With one exception, going wet has not increased crime in Texarkana, Texas, either, according to Police Department public information officer Shawn Vaughn.
"Given that alcohol has been readily available across the state line for years, having beer and wine sales in Texas have not had a meaningful impact on us. The numbers of DWI, public intoxication, family violence, etc., have actually remained fairly constant over time. However, the one area that we have seen an increase is beer thefts from stores. Those have remained relatively high since they started selling it on our side," he said.
Texas Department of Transportation records reveal a similar story regarding drunken driving in Bowie County since 2013: The rate of alcohol-related car crashes has remained about level or decreased.
Countywide, such crashes averaged 95 per year from 2007 through 2013. That average dropped to 90.67 per year from 2014 through 2016.
Texarkana, Texas, averaged 37.875 alcohol-related crashes per year from 2007 through 2014; the average dropped to 34.5 per year in 2015 and 2016. There were none in Redwater in 2016, whereas the average for the previous nine years was one per year. Nash's average has stayed virtually the same, 1.86 from 2007 through 2013 and two from 2014 through 2016. DeKalb never saw more than one alcohol-related crash per year from 2007 through 2015, and there was one there in 2016.
The only outlier, New Boston, saw two alcohol-related crashes in 2016, up slightly from the average for the previous nine years, 1.2.
Such statistics do not surprise John Hatch, whose company Texas Petition Strategies was behind most of the wet-election petition drives undertaken since 2003, when he was instrumental in changing Texas law to make them easier. Since 1998, Hatch—whose clients include Walmart, Brookshire's and other major retailers—has pushed more than 300 petitions in almost 200 jurisdictions, forcing elections 84 percent of the time.

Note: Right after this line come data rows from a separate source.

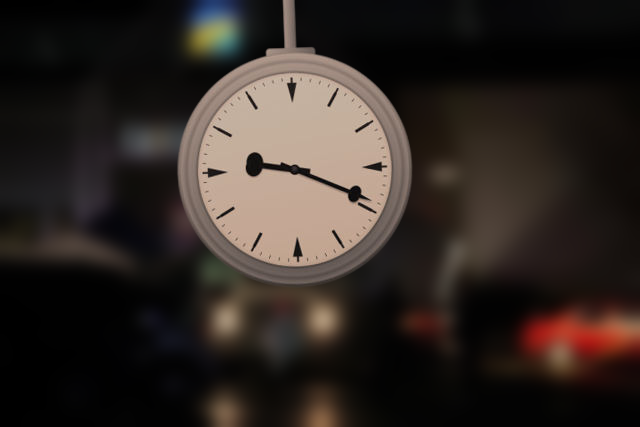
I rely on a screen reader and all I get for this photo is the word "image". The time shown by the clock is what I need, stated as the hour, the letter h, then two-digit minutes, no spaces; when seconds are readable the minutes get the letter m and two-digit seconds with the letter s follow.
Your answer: 9h19
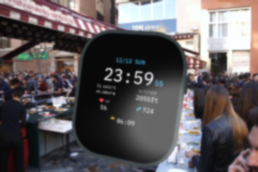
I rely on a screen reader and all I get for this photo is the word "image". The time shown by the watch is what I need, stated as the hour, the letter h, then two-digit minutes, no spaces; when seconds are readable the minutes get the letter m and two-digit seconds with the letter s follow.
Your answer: 23h59
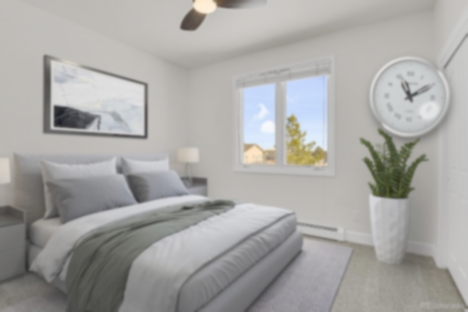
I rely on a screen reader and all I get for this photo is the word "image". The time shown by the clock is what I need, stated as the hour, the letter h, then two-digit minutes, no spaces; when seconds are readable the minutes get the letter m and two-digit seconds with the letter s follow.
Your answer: 11h10
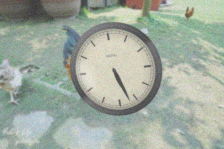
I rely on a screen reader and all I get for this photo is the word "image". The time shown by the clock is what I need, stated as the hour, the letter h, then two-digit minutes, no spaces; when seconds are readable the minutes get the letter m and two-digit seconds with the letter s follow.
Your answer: 5h27
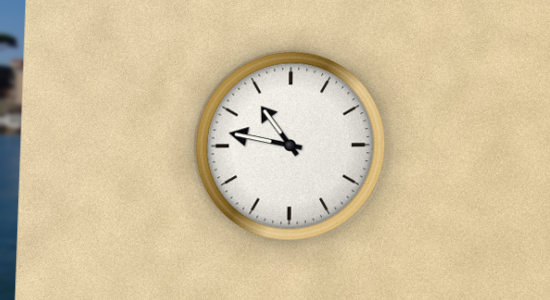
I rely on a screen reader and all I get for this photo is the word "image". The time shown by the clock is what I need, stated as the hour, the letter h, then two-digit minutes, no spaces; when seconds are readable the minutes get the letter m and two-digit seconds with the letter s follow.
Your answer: 10h47
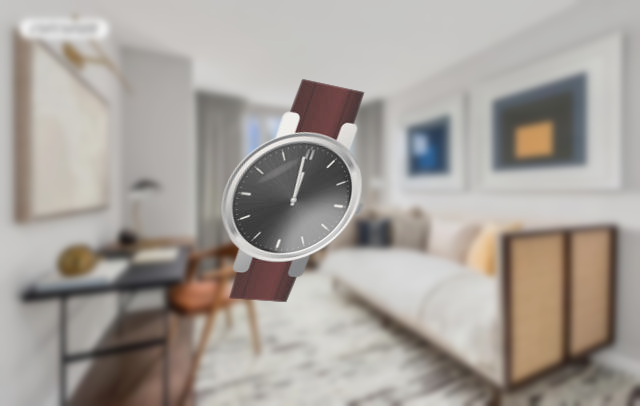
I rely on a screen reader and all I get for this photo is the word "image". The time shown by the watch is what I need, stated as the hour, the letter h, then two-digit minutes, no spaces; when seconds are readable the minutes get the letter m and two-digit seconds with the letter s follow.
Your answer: 11h59
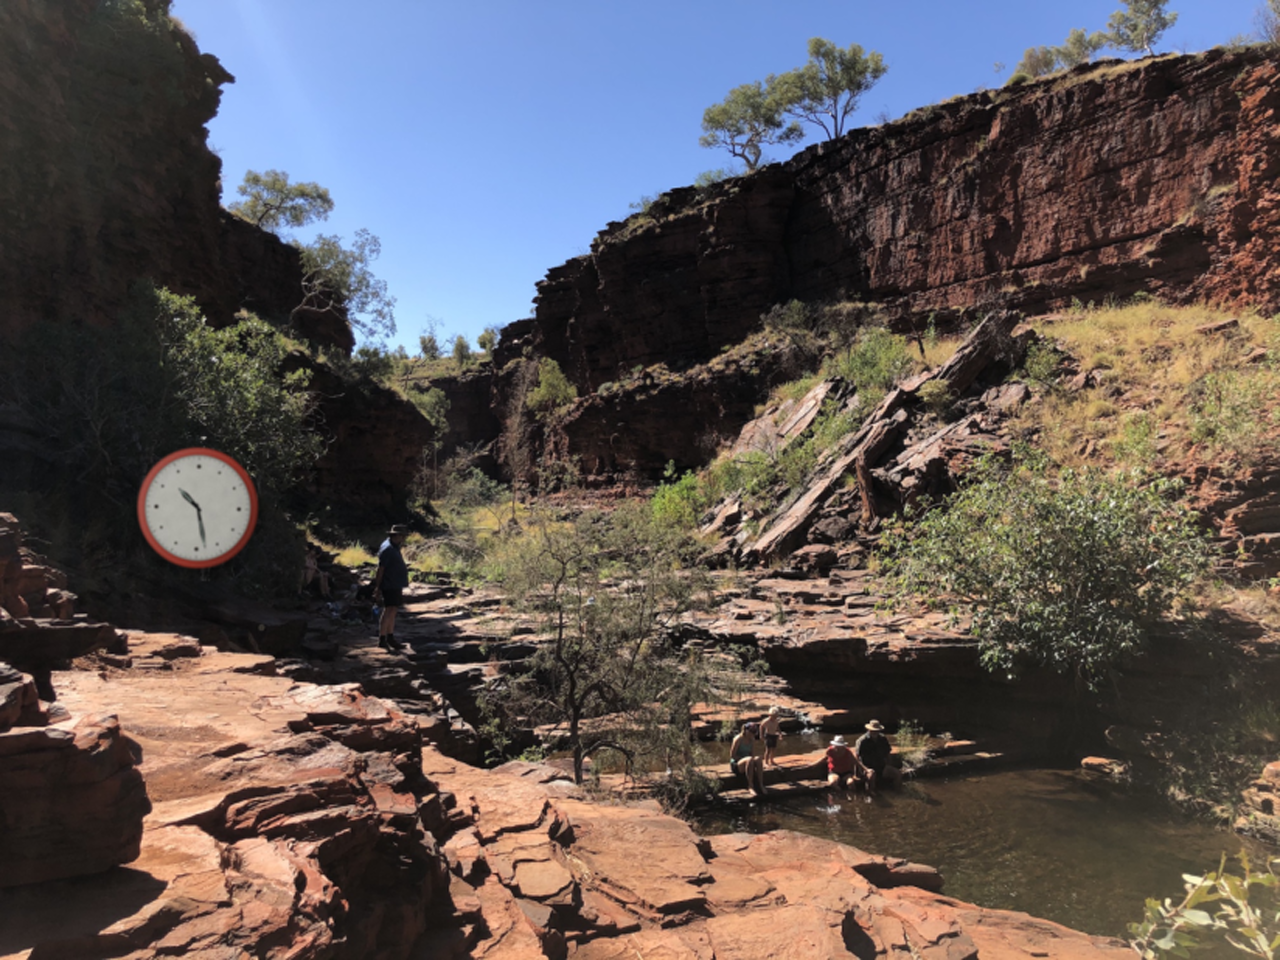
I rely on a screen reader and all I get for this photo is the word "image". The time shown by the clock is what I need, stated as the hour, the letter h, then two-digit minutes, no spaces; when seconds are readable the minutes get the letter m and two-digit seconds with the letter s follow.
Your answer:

"The fallacy on the crime issue is simply that these towns are not dry for consumption; they were just dry for the sale. It wasn't that people in Bowie County weren't drinking. They were just buying it somewhere else," he said, arguing that selling alcohol closer to buyers decreases both consumption and alcohol-related driving fatalities.
"When you're forcing somebody to go drive 20 to 30 minutes, guess what they do when the get there? They don't just buy a six-pack. They buy a case, they buy two cases, because they don't know when they're going to get back to the store again. So they buy two or three times what they would normally buy. Oh, and do you think they might pop a top on the way back?" Hatch said.
Still, not all problems caused by alcohol will show up in crime statistics, Miller argued. He cited neighborhood deterioration, the effect on children of pervasive alcohol advertising, and the personal devastation that can result from alcoholism even when the alcoholic does not run afoul of the law.
"What I do as a pastor in pastoral care is to help people recover from a lot of problems that alcohol created, whether it's contribution to domestic violence, whether it's a contribution to people foregoing a responsible life and just having fun drinking and partying.
"And alcohol is an entry door to drugs; most people who do drugs drink. It's kind of a first step that our culture promotes vigorously, yet we kind of sweep under the rug the problems that happen."
Miller said the potential consequences of the city's wet law weigh on his mind.
"I wonder every time I hear or I read about an alcohol-related death or injury, did they buy that alcohol on the Texas side?" he said.